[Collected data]

********************

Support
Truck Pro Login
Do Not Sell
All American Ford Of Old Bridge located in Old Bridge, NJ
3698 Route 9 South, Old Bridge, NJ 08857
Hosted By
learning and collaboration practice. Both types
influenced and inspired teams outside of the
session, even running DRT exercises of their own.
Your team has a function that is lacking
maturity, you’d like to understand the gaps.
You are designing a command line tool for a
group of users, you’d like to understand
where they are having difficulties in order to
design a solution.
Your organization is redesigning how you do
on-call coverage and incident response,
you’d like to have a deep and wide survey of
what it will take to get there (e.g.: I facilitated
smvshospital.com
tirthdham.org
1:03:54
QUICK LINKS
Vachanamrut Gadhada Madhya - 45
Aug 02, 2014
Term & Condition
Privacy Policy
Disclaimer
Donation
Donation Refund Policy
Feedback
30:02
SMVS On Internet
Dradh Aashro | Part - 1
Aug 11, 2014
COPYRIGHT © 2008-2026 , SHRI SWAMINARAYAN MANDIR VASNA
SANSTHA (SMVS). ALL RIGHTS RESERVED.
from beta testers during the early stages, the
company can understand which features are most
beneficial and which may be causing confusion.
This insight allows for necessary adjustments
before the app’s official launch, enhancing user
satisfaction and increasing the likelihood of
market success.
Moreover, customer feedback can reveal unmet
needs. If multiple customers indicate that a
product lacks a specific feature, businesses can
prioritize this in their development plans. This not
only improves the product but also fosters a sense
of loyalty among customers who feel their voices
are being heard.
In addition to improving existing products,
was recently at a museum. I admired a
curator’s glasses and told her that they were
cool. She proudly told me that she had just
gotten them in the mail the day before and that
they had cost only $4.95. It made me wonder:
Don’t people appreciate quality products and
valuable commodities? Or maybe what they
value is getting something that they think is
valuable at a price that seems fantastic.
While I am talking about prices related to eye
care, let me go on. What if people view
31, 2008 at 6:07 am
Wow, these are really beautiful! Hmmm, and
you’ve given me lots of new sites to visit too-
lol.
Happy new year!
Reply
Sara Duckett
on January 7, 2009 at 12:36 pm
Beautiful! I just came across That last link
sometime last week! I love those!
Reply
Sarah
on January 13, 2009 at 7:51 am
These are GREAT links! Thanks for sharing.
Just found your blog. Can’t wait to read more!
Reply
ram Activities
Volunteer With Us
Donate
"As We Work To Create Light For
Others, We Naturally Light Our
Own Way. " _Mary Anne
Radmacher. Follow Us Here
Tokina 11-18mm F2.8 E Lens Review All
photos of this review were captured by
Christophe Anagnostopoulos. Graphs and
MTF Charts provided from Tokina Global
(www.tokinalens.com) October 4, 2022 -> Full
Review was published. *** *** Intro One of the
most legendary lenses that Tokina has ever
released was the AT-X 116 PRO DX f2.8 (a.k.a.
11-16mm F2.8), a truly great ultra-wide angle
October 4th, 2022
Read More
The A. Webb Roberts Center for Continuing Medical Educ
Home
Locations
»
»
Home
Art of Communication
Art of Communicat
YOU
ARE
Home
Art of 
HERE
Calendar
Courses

********************

** BRIEF **
Scan the data above, find each line with "last", and copy it.

** EXPECTED OUTPUT **
Beautiful! I just came across That last link
sometime last week! I love those!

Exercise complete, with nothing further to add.